Well that is an interesting perspective.  Aside from the zero/offset issue in the low ranges of the 8842A, these meters have better specifications than any other 5.5-digit meter that I'm aware of and they are much, much better than modern 5.5-digit models.  So if you 'wouldn't have them around if they just met spec', what would you have?  Of course they were expensive and 30 years ago they cost as much as a decent 6.5-digit DMM does today, so they are sort of in their own category.  I have 8842A models that look like a truck ran over them and they meet their 24-hour specs, 2 counts or better on the 2V/20V ranges.

So you don't know if there is some random function/range that is off because the previous owner was tinkering with it.  A professional calibration will typically have a lot more data points than just the published performance test points.
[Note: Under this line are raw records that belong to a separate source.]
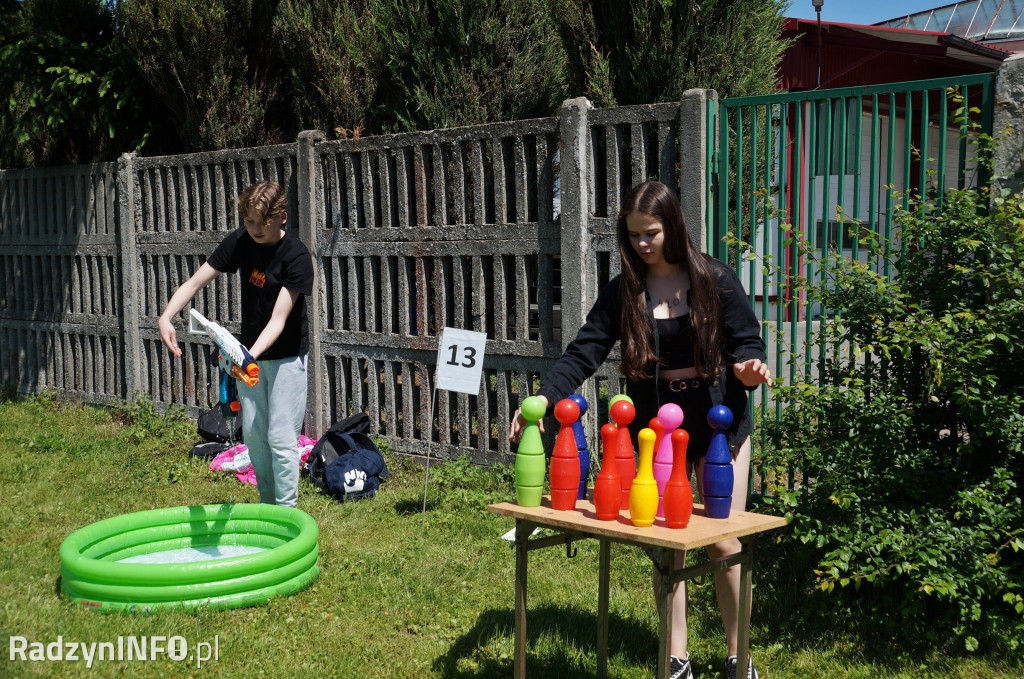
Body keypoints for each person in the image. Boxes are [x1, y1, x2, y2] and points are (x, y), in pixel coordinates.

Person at [508, 180, 771, 679]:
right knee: (667, 539)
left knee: (722, 539)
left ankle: (739, 655)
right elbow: (584, 350)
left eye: (650, 233)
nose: (642, 244)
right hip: (659, 428)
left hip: (719, 420)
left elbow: (746, 342)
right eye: (632, 236)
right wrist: (545, 396)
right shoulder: (625, 289)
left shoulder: (715, 278)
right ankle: (676, 659)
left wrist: (748, 368)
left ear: (672, 225)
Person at [158, 181, 314, 508]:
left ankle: (287, 514)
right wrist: (166, 316)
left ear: (282, 217)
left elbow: (279, 320)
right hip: (249, 359)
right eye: (249, 221)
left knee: (281, 439)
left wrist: (247, 356)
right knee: (255, 437)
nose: (255, 229)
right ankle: (267, 507)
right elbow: (196, 280)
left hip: (286, 359)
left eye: (263, 222)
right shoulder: (242, 241)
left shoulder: (296, 256)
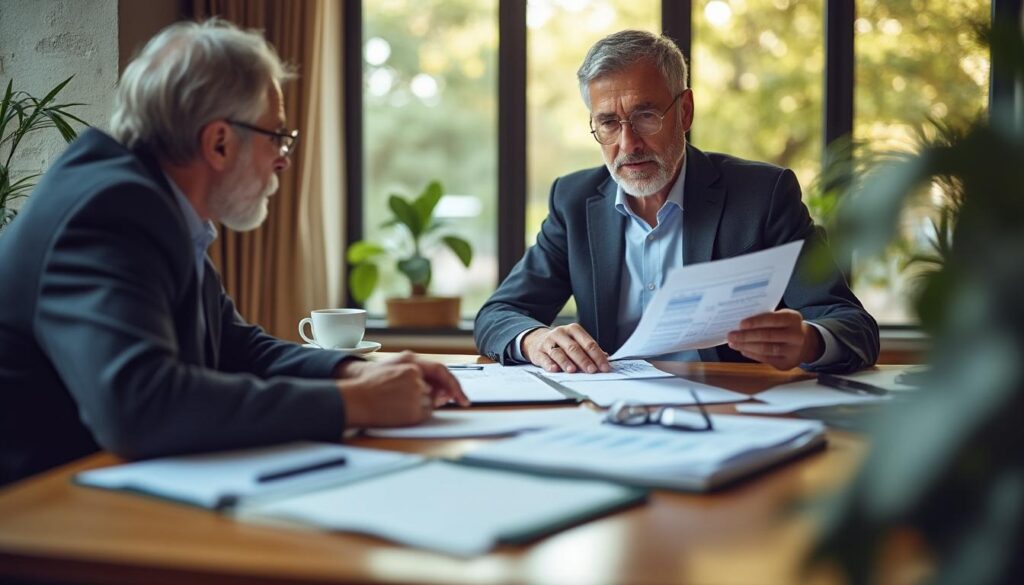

That's true, I suppose, if you only have one meter and no accurate voltage standards and no idea where the meter came from.  But if you have only one standard and a few parts, say 5V or 10V and some resistors, you can easily check all the ranges by comparing them with each other.  The nightmare scenario is if someone has attempted the ADC linearity calibration and not done it properly--that would be difficult to recover from without a calibrator.  This is one of the reasons that I would prefer a unit of unknown origin over one where the seller says "gee, I just calibrated it!".  Checked calibration=good, adjusted=no bueno, IMO.  Unless there is a convincing explanation.

As far as your offset/zero complaints go, this just goes with the territory when you have that extra gain with a meter that doesn't use autozero.  It takes a few extra steps to get accurate readings at very low levels, but it is perfectly manageable.  There's a reason that the autorange doesn't go down into those levels.